Galán chairs the School of Medicine’s multidisciplinary Section of Microbial Pathogenesis, in which faculty with expertise in genetics, immunology, and cell biology study pathogenic microbes.

He and members of his lab study the molecular “cross-talk” that occurs between pathogens and their hosts during infection. Galán is particularly well-known for his studies of a bacterial nanomachine known as the type III secretion system, which many pathogenic bacteria use to deliver virulence proteins into host cells.

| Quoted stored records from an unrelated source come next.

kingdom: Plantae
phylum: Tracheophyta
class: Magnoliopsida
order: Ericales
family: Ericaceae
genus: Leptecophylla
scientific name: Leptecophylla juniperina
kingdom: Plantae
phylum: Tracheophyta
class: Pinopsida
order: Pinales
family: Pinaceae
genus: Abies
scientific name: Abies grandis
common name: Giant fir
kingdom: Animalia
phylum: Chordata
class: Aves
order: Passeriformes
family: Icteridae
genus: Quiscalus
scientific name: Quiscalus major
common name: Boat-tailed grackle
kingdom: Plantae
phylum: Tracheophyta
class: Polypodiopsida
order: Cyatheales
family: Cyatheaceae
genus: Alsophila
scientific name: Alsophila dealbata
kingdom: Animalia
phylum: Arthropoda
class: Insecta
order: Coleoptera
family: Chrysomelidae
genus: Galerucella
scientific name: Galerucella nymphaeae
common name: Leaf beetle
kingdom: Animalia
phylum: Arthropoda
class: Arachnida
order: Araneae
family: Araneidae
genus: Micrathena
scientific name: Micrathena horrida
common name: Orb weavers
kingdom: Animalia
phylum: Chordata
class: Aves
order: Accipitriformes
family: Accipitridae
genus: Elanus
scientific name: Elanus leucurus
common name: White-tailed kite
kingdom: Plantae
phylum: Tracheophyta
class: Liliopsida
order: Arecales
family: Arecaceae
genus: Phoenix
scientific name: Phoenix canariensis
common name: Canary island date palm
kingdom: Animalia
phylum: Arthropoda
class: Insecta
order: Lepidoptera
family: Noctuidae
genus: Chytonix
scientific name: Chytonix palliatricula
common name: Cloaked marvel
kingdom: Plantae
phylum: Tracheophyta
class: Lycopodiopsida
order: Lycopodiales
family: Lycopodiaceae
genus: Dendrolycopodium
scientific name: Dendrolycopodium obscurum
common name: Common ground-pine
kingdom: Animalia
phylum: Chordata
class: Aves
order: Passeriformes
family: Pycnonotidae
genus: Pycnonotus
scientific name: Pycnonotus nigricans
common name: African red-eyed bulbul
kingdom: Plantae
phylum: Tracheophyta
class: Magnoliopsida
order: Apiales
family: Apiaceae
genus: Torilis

Understanding this nanomachine could lead to a new classes of vaccines and antimicrobials to prevent many important bacterial infections.

The Robert Koch Award, which includes a prize of 100,000 euros, is named in honor of the German physician who formulated Koch’s postulates, the first systematic criteria guiding research on microbial diseases.

Koch, one of the founders of the field of microbiology, was awarded the 1905 Nobel Prize in Physiology or Medicine for his seminal work on tuberculosis and other infectious diseases.